Supply chain management (SCM) is the management of a network of interconnected businesses involved in the ultimate provision of product and service packages required by end customers (Harland, 1996). Supply Chain Management spans all movement and storage of raw materials, work-in-process inventory, and finished goods from point of origin to point of consumption (supply chain).
Another definition is provided by the APICS Dictionary when it defines SCM as the “design, planning, execution, control, and monitoring of supply chain activities with the objective of creating net value, building a competitive infrastructure, leveraging worldwide logistics, synchronizing supply with demand, and measuring performance globally.”
Supply Chain encompasses all activities associated with the flow and transformation of goods from the raw material stage (extraction), through to the end user, as well as the associated information flows. Material and information flow both up and down the supply chain.
A supply chain, logistics network, or supply network is a coordinated system of organizations, people, activities, information and resources involved in moving a product or service in physical or virtual manner from supplier to customer. Supply chain activities (value chains or life cycle processes) transform raw materials and components into a finished product that is delivered to the end customer.

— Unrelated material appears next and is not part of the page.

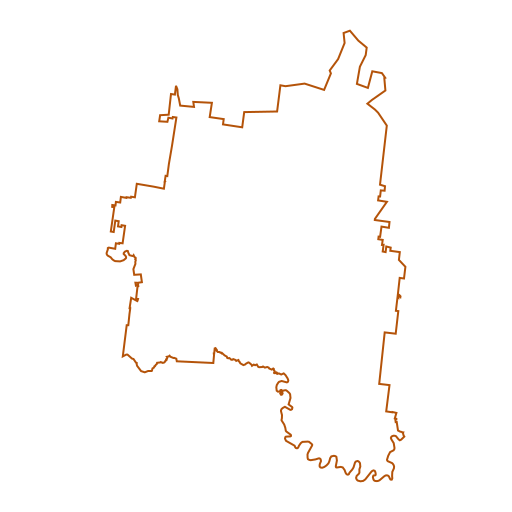 González, Tamaulipas, Mexico
{"feature_id": "50627088B9709578345149", "entity_name": "González", "entity_type": "district", "adm_level": 2, "iso_a3": "MEX", "parent_name": "Mexico", "parent_adm1": "Tamaulipas", "projection": "robinson", "projection_center": [-98.554, 22.79], "detail": "fine", "context": "isolated", "style": "outline", "palette": "amber", "viewbox_px": 512, "rotation_deg": 0, "n_neighbors": 0, "source": "geoboundaries", "source_scale": "gbopen_adm2", "svg_char_len": 6087}
<svg xmlns="http://www.w3.org/2000/svg" viewBox="0 0 512 512"><path d="M405.4,266.8L398.9,259.9L399.8,252.1L390.3,250.8L390.7,247.6L386.3,246.5L385.6,252.1L382.7,251.5L383.6,244.8L382.0,244.9L382.7,239.9L378.3,239.2L378.6,236.6L380.1,236.8L381.5,226.6L388.9,227.8L389.5,222.0L374.8,220.0L374.9,218.9L386.9,201.8L378.1,200.4L378.6,196.4L380.1,196.5L380.8,190.4L384.6,190.7L385.0,186.2L380.0,184.7L386.8,125.6L378.1,112.7L374.9,109.5L367.4,103.7L372.0,99.9L385.4,90.5L384.3,78.1L385.2,77.8L381.9,73.1L372.3,71.3L367.9,87.9L356.9,83.9L359.9,66.7L365.7,55.1L366.7,47.6L358.3,40.6L349.9,30.7L343.6,33.0L344.6,43.0L338.1,59.1L329.7,70.5L330.9,73.4L324.1,89.9L304.6,83.6L285.5,86.2L280.4,85.3L277.1,111.5L244.2,112.1L242.2,127.3L223.0,124.4L223.7,119.1L209.7,117.1L211.9,102.8L193.3,101.9L194.0,106.9L180.2,105.6L178.8,98.3L177.8,95.0L177.4,89.3L176.0,85.8L174.9,94.6L171.0,94.0L168.7,114.7L160.1,115.2L159.2,121.3L167.4,121.8L168.4,117.7L172.5,118.5L172.8,117.0L176.4,117.5L172.0,145.8L168.9,163.9L167.3,176.1L165.6,175.8L164.8,181.2L165.1,181.4L164.6,182.0L164.8,182.2L163.9,188.7L153.4,186.6L136.8,183.8L134.9,197.3L131.1,196.7L130.8,197.8L126.5,197.2L126.4,197.9L120.9,196.9L120.2,202.5L115.9,201.9L115.5,205.4L112.3,205.0L112.2,206.9L114.3,207.2L110.8,231.5L113.7,232.0L115.3,220.6L118.7,221.2L118.0,226.4L121.4,227.0L121.6,225.2L125.1,225.8L122.6,243.3L119.3,242.9L119.2,243.8L115.9,243.3L115.2,248.8L108.8,247.6L108.0,247.9L107.8,248.1L107.9,249.2L106.7,252.7L106.6,253.7L106.9,254.6L107.7,255.6L110.7,257.3L112.2,259.2L113.6,260.3L115.1,261.1L120.1,261.4L123.6,260.2L125.9,258.3L126.1,257.8L126.0,256.8L125.4,255.7L123.7,254.0L123.7,253.2L124.8,251.7L126.8,250.8L127.8,251.0L128.3,252.7L129.5,255.2L132.5,256.0L133.2,255.8L133.6,255.2L134.5,257.1L135.6,257.7L135.7,258.6L135.2,259.2L135.8,260.1L135.3,261.9L135.4,263.9L133.4,269.1L134.2,274.8L140.8,274.4L141.9,282.2L137.6,282.8L135.4,282.7L135.9,285.6L138.1,284.6L138.3,286.3L137.5,286.7L136.1,298.8L138.0,299.0L137.5,300.8L137.3,301.1L131.2,297.8L129.6,308.0L130.2,307.9L130.2,308.7L129.5,313.7L128.3,325.2L126.7,325.2L122.8,356.4L126.2,354.6L127.5,354.6L132.0,358.6L133.5,359.0L136.0,362.7L136.7,362.9L136.7,364.3L137.1,365.8L141.1,371.1L144.8,372.3L148.1,371.0L151.6,371.0L151.9,370.8L152.5,368.4L153.8,367.7L154.5,366.2L155.0,366.2L155.8,364.8L156.8,364.0L157.1,362.8L160.4,362.4L160.7,362.1L161.6,362.5L161.8,362.4L162.7,362.9L164.0,362.6L165.2,361.5L165.3,360.9L166.2,360.3L166.1,359.6L166.6,359.5L166.5,359.0L167.1,358.5L167.3,357.4L166.9,356.8L168.7,356.4L169.6,355.7L170.3,356.7L173.5,358.0L174.3,357.9L176.3,358.7L176.8,361.3L213.3,363.0L214.0,355.3L213.8,353.5L214.2,353.5L214.7,348.4L215.5,348.1L216.9,350.1L216.5,350.7L217.8,352.0L219.4,352.0L220.2,352.6L220.4,352.4L221.1,352.6L221.8,353.4L222.1,353.1L224.6,355.4L226.8,356.6L227.2,357.9L228.2,358.3L229.2,358.0L230.1,358.6L231.2,359.7L232.2,359.8L232.9,359.5L233.2,359.1L235.6,360.0L236.2,360.9L238.4,360.0L238.9,361.4L239.5,361.7L240.3,363.3L243.4,365.1L245.1,364.5L246.1,363.6L248.3,362.4L249.2,362.7L251.5,364.7L252.0,365.8L253.8,364.6L255.1,365.2L256.8,364.5L258.2,366.8L259.1,367.2L262.3,367.0L263.0,366.5L264.9,367.6L267.2,367.0L268.7,367.6L269.2,368.5L271.8,369.6L273.2,368.5L273.8,368.9L274.0,370.4L274.8,371.3L274.8,371.9L274.1,372.5L274.2,373.1L274.9,373.2L276.6,372.4L276.9,372.7L276.3,373.2L277.2,373.9L278.9,373.4L281.2,374.5L283.7,373.4L285.5,375.1L287.6,378.4L288.3,380.3L288.0,381.7L286.9,382.4L281.7,381.0L279.1,381.8L278.3,382.6L276.8,385.0L276.3,387.3L276.7,390.7L278.0,391.7L279.6,391.4L280.2,390.9L280.5,390.1L281.4,390.0L281.5,390.4L281.3,391.1L280.2,393.5L281.1,394.8L281.8,394.7L282.6,393.6L282.2,391.8L282.8,390.7L285.3,390.2L286.1,390.3L287.1,391.0L289.3,393.0L290.1,394.2L290.5,398.0L288.6,404.4L292.2,407.1L292.4,407.7L292.0,409.2L290.8,409.9L290.0,409.7L284.9,406.8L282.9,407.9L281.6,409.0L281.0,410.3L281.0,411.2L282.0,415.1L281.9,418.2L281.5,420.1L281.7,420.6L284.2,424.5L285.3,427.8L285.8,430.8L286.3,431.5L290.6,434.6L291.0,435.2L290.9,436.1L290.4,436.4L286.5,436.6L285.8,436.7L285.3,437.2L285.0,438.6L286.0,440.8L294.6,445.7L295.3,447.4L295.9,448.0L297.0,448.3L298.1,447.7L299.0,445.7L300.8,443.1L302.4,441.9L307.6,441.6L309.0,441.8L311.7,444.0L312.2,444.7L312.1,445.5L308.0,452.9L307.5,454.5L307.6,457.9L308.0,459.2L309.3,459.9L310.7,460.2L315.5,459.4L318.6,458.4L319.6,458.4L320.5,459.1L320.9,460.3L320.9,461.4L319.9,463.7L319.6,465.2L319.7,466.6L320.4,467.4L321.3,467.7L322.4,467.7L324.4,466.9L326.5,465.4L328.4,463.4L329.3,461.4L330.2,458.1L331.3,456.4L333.9,455.8L335.6,456.2L336.4,456.9L336.9,460.5L335.8,466.2L335.9,467.0L336.2,467.4L336.9,467.5L340.7,466.9L342.7,467.4L344.6,470.0L345.6,472.8L346.4,474.0L347.3,474.6L348.1,474.6L348.9,474.1L349.5,472.7L352.2,469.6L353.5,467.5L355.0,462.6L355.7,461.6L357.4,461.0L358.4,461.3L359.3,462.1L360.0,463.2L360.3,466.6L359.4,469.3L359.4,472.7L358.9,473.7L356.7,475.9L356.1,477.8L356.3,478.7L356.9,479.8L357.8,480.6L360.5,481.3L363.2,480.9L365.3,479.4L371.3,471.8L372.3,470.9L373.5,470.4L374.7,470.8L375.2,471.7L375.6,473.2L375.7,474.5L375.5,475.1L375.0,475.4L373.5,475.5L373.1,476.2L372.9,477.3L373.5,479.6L374.1,480.4L375.0,480.9L376.4,481.1L377.8,481.0L379.5,480.3L384.2,476.3L385.5,475.5L386.9,475.3L388.1,475.7L388.9,476.4L389.9,478.6L390.5,479.5L391.2,479.7L391.8,479.6L392.3,478.3L392.1,476.0L392.3,471.9L393.9,468.4L394.1,466.6L393.7,465.2L392.8,463.8L392.1,463.1L387.8,461.2L387.2,460.5L387.0,459.7L388.2,455.8L390.1,452.1L393.6,450.3L394.3,449.2L394.5,448.0L393.7,443.1L391.4,439.4L390.9,438.0L391.3,436.9L392.1,436.2L393.6,435.7L394.9,435.8L396.0,436.2L398.5,439.3L399.8,440.3L401.1,439.7L404.3,436.6L403.6,435.5L403.0,433.3L403.2,432.5L402.5,432.6L401.9,432.0L400.1,431.6L398.0,430.5L396.7,421.9L395.7,422.1L395.3,419.4L397.1,419.0L394.8,418.4L396.4,412.9L392.4,412.0L392.3,412.3L386.2,411.4L389.5,385.1L379.2,383.9L384.7,332.4L395.7,333.7L398.3,311.1L395.9,310.8L397.6,296.5L398.5,297.5L398.7,295.6L399.1,296.0L399.4,295.8L400.4,296.9L400.5,296.3L399.5,295.2L399.2,295.6L397.9,294.1L399.7,277.9L404.0,278.5L405.4,266.8Z" fill="none" stroke="#b45309" stroke-width="2"/></svg>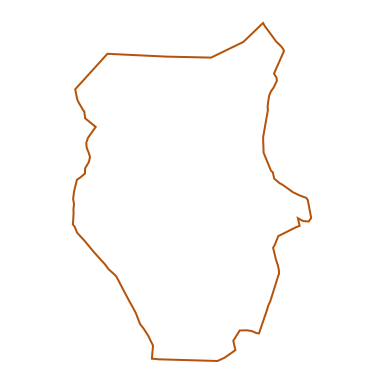 outline of Santo Domingo Ixcatlán, Oaxaca, Mexico
{"feature_id": "50627088B6821892138285", "entity_name": "Santo Domingo Ixcatlán", "entity_type": "district", "adm_level": 2, "iso_a3": "MEX", "parent_name": "Mexico", "parent_adm1": "Oaxaca", "projection": "orthographic", "projection_center": [-97.522, 16.909], "detail": "fine", "context": "isolated", "style": "outline", "palette": "amber", "viewbox_px": 384, "rotation_deg": 0, "n_neighbors": 0, "source": "geoboundaries", "source_scale": "gbopen_adm2", "svg_char_len": 1570}
<svg xmlns="http://www.w3.org/2000/svg" viewBox="0 0 384 384"><path d="M263.0,23.0L243.4,41.9L211.1,57.6L166.0,56.6L107.4,53.8L75.2,89.3L77.3,99.6L78.9,102.9L80.3,105.3L83.0,110.0L84.3,111.5L84.6,114.4L85.0,116.6L85.1,118.3L95.7,126.9L88.0,137.8L86.3,142.8L86.5,146.0L86.9,148.4L88.5,152.2L90.0,156.9L89.0,161.7L85.1,168.4L85.0,170.9L85.0,173.5L80.0,177.7L76.9,179.8L74.1,191.3L73.1,198.9L74.0,204.1L73.4,209.7L73.6,212.2L73.2,220.2L72.8,224.4L74.7,226.7L77.1,232.7L84.9,241.2L93.9,252.1L104.6,263.9L108.6,269.2L114.5,274.6L116.4,276.5L117.5,278.7L118.9,281.3L123.1,289.5L128.7,300.0L134.7,310.9L135.9,313.2L140.0,324.0L143.5,328.4L148.0,335.4L150.1,339.7L153.0,345.5L151.9,358.7L158.8,359.3L217.5,361.0L224.4,357.8L230.6,353.5L235.4,350.1L234.9,348.1L233.7,342.5L233.3,340.7L238.4,332.6L239.7,330.5L246.8,330.3L251.6,331.0L256.5,333.1L259.0,333.4L264.2,318.1L266.5,311.4L268.5,305.0L270.2,301.4L274.5,287.8L278.1,276.2L279.0,273.9L278.9,270.3L277.9,265.4L275.8,259.1L274.0,251.3L273.1,247.9L275.1,244.1L278.3,236.1L296.0,227.2L299.6,225.9L299.1,223.6L297.9,218.2L299.1,218.9L301.3,220.1L302.5,220.7L303.6,221.1L308.7,221.5L311.2,218.0L307.8,200.1L306.3,197.9L299.6,195.4L293.7,192.6L292.5,191.9L284.0,185.8L281.1,183.9L279.8,183.4L274.2,178.6L272.8,172.3L271.0,170.7L263.6,152.7L263.1,137.3L267.9,110.1L267.6,107.3L268.1,102.3L269.1,95.8L271.1,91.1L273.5,87.8L276.9,80.8L276.6,77.8L274.0,73.6L284.0,51.0L283.0,48.8L281.0,46.2L275.9,41.3L274.5,39.3L271.7,35.4L268.3,30.8L264.8,26.2L264.3,25.2L263.6,23.9L263.0,23.0Z" fill="none" stroke="#b45309" stroke-width="2"/></svg>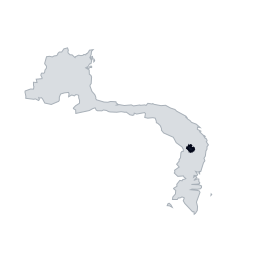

Today, the ever increasing technical complexity of standard consumer goods, combined with the ever increasing size and depth of the global market has meant that the link between consumer and vendor is usually only the final link in a long and complex chain or network of exchanges.
This supply chain begins with the extraction of raw material and includes several production links, for instance; component construction, assembly and merging before moving onto several layers of storage facilities of ever decreasing size and ever more remote geographical locations, and finally reaching the consumer.
Although many companies and corporations today are of importance not just on national or regional but also on global scale, none are of a size that enables them to control the entire supply chain, since no existing company controls every link from raw material extraction to consumer.
Many of the exchanges encountered in the supply chain will therefore be between different companies who will all generally seek to maximize company revenue within their sphere of interest but will have little or no basic knowledge or interest in the remaining players in the supply chain except those to which it is directly linked.